+++ Available records
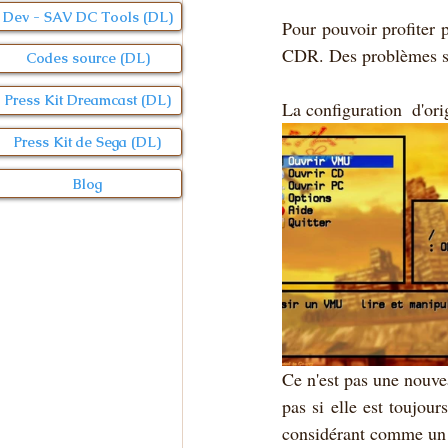
Dev - SAV DC Tools (DL)
Pour pouvoir profiter p
CDR. Des problèmes sur
Codes source (DL)
Press Kit Dreamcast (DL)
La configuration  d'ori
Press Kit de Sega (DL)
Blog
Ce n'est pas une nouvea
pas si elle est toujour
considérant comme un 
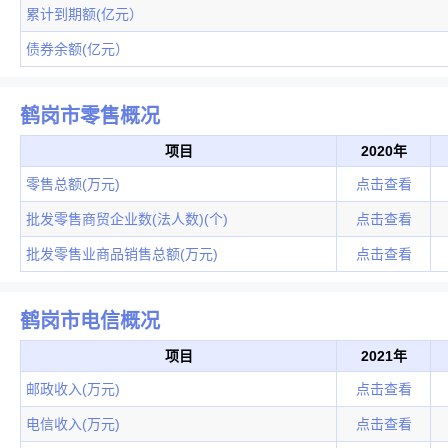
累计到期额(亿元）
债券余额(亿元）
鹤岗市零售概况
项目
2020年
零售总额(万元)
点击查看
批发零售商贸企业数(法人数)(个)
点击查看
批发零售业商品销售总额(万元)
点击查看
鹤岗市电信概况
项目
2021年
邮政收入(万元)
点击查看
电信收入(万元)
点击查看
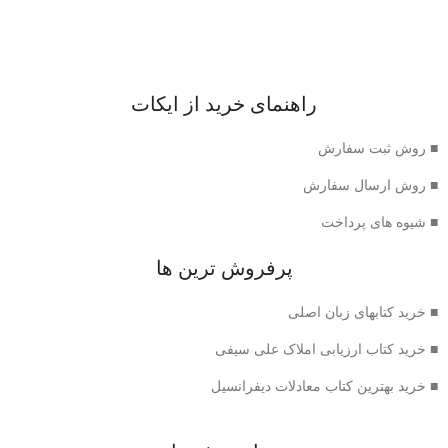
راهنمای خرید از ایکات
■ روش ثبت سفارش
■ روش ارسال سفارش
■ شیوه های پرداخت
پرفروش ترین ها
■ خرید کتابهای زبان اصلی
■ خرید کتاب ارزیابی املاک علی سیفی
■ خرید بهترین کتاب معادلات دیفرانسیل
++++++
## Work to complete
Out of the preceding entries, pull every line containing the string "خرید".

## Expected output
راهنمای خرید از ایکات
■ خرید کتابهای زبان اصلی
■ خرید کتاب ارزیابی املاک علی سیفی
■ خرید بهترین کتاب معادلات دیفرانسیل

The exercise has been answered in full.